AWS and the volume equation
Despite being one of the the worldwide most used block storage solution, Amazon's General Purpose SSD is far away from being a general and versatile solution. Unlike other providers selling volumes based on device type and an hourly price per gigabytes, AWS made the choice to create products adapted to usages.
EBS : The Block Storage solutions
Behind the name of Elastic Block Store, 5 storage classes are available:
- Magnetic: Historical Block Storage solution provided by AWS. As its name indicates, this product is powered-up by spinning disk making it inherently slow: 200 IOPS and 100 MB/s. But in the end of 2000s, it wasn't a low-cost but a general purpose.

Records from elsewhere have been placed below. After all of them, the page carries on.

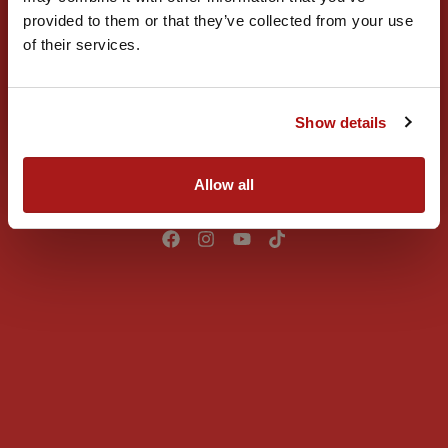
Martinutzi să fie exact așa cum ți-o imaginezi.
provided to them or that they’ve collected from your use
of their services.
Oktoberfest 2026
Până atunci, te invităm să descoperi universul nostru!
11.09.2026
Află mai multe
Show details
Allow all
Vizitează-ne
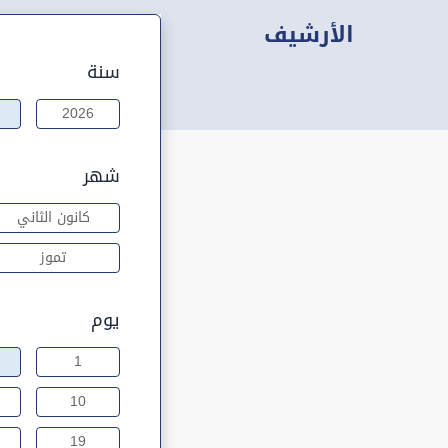
الأرشيف
سنة
2026
شهر
كانون الثاني
تموز
يوم
1
10
19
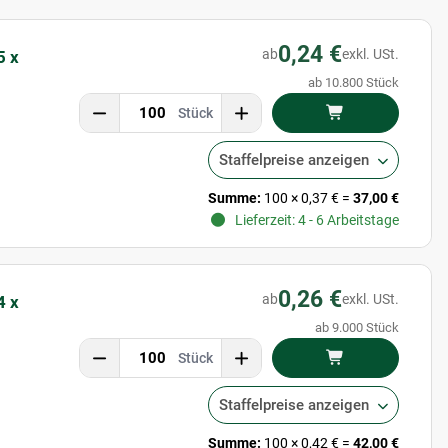
0,24 €
ab
exkl. USt.
5 x
ab 10.800 Stück
Stück
Staffelpreise anzeigen
Summe:
100
×
0,37 €
=
37,00 €
Lieferzeit: 4 - 6 Arbeitstage
0,26 €
ab
exkl. USt.
4 x
ab 9.000 Stück
Stück
Staffelpreise anzeigen
Summe:
100
×
0,42 €
=
42,00 €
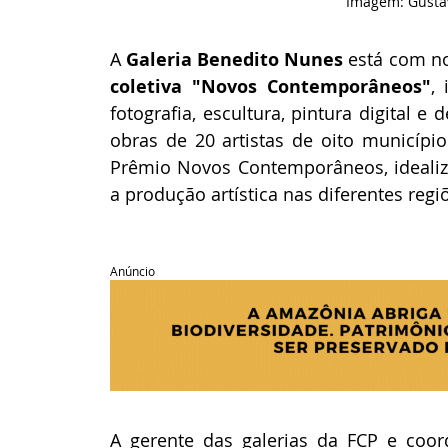
Imagem: Gustav
A 
Galeria Benedito Nunes
 está com no
coletiva "Novos Contemporâneos"
,
fotografia, escultura, pintura digital 
obras de 20 artistas de oito município
Prêmio Novos Contemporâneos, idealiza
a produção artística nas diferentes regiõ
Anúncio
A gerente das galerias da FCP e coo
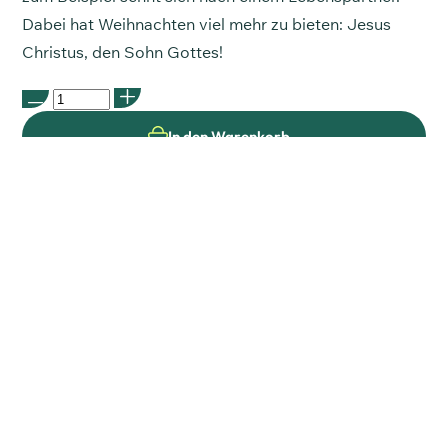
Dabei hat Weihnachten viel mehr zu bieten: Jesus
Christus, den Sohn Gottes!
In den Warenkorb
In den Warenkorb
In den Warenkorb
In den Warenkorb
Zum Merkzettel
Teilen
Artikelnummer:
CF04
Kategorie:
Unkategorisiert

- Throughput Optimized: Dedicated to large chunk processing, this product aims an optimal throughput. Still with HDD but efficient for Big Data or log processing.
- Cold HDD: In the same branch than Throughput Optimized but with lower price and performance. Useful for data with less frequently accessed volume like cached data storage.
- General Purpose SSD: This is the common volume type used by consumers and shouldn't be taken as a standard SSD Block Storage. Firstly GP-SSD, is capped at 16KIOPS which is pretty low for an intensive workload. Secondly, its maximum performance are constrained by a credit system not letting you benefits permanently from the best performance. These both arguments make GP-SSD more appropriate for non-intensive workloads that do not require permanent charge.
- Provisioned IOPS SSD: It's an answer to the changing performance of General Purpose. This product allows user to define and pay for an amount of maximum IOPS going up to 64KIOPS. It makes possible storage-bound workloads but at a high price of $0.065 per provisioned IOPS.
Local storage
Block Storage isn't the only one solution provided by Amazon Web Services, since I3 series, local NVMe-SSD are available for High-IOPS workloads. Let's compare similar solutions on paper: i3.large vs r5.large + 500GB GP SSD.
Flavor | CPU | RAM | Storage | Monthly price |
---|---|---|---|---|
i3.large | 2 | 16 | 475GB local NVMe-SSD | $135 |
r5.large | 2 | 16 | General Purpose SSD | $168.4 |
As you can see on table and chart below, for an equivalent solution in term of basic specifications, it's much more worth opt in for the i3. Also, the NVMe devices are attached locally to I3 VMs without block storage creating a real gap in terms of IOPS and latency:
Features matter a lot
To do the a comparison of Block versus Local storage is inappropriate without taking in account features. In fact, despite its general lower performance Block Storage is a key component of Clouds' flexibility and reliability. Where a Local device may focus on latency, Block is attractive by all its features such as snapshot/backups, replication, availability and more. Here a small comparative table outlining general pro and cons:
Block | Local | |
---|---|---|
Latency | Low to high | Very low |
IOPS | Low to high | High to very high |
Replication | Yes | - |
SLA | Yes | - |
Price | Low to very high | Included with instance |
Size | Up to +16TB | Fixed at instance startup |
Persistence | Unlimited | Instance lifespan |
Hot-plug | Yes | No |
We see that there are clearly 2 usages: A non-guaranteed high performance and a flexible one.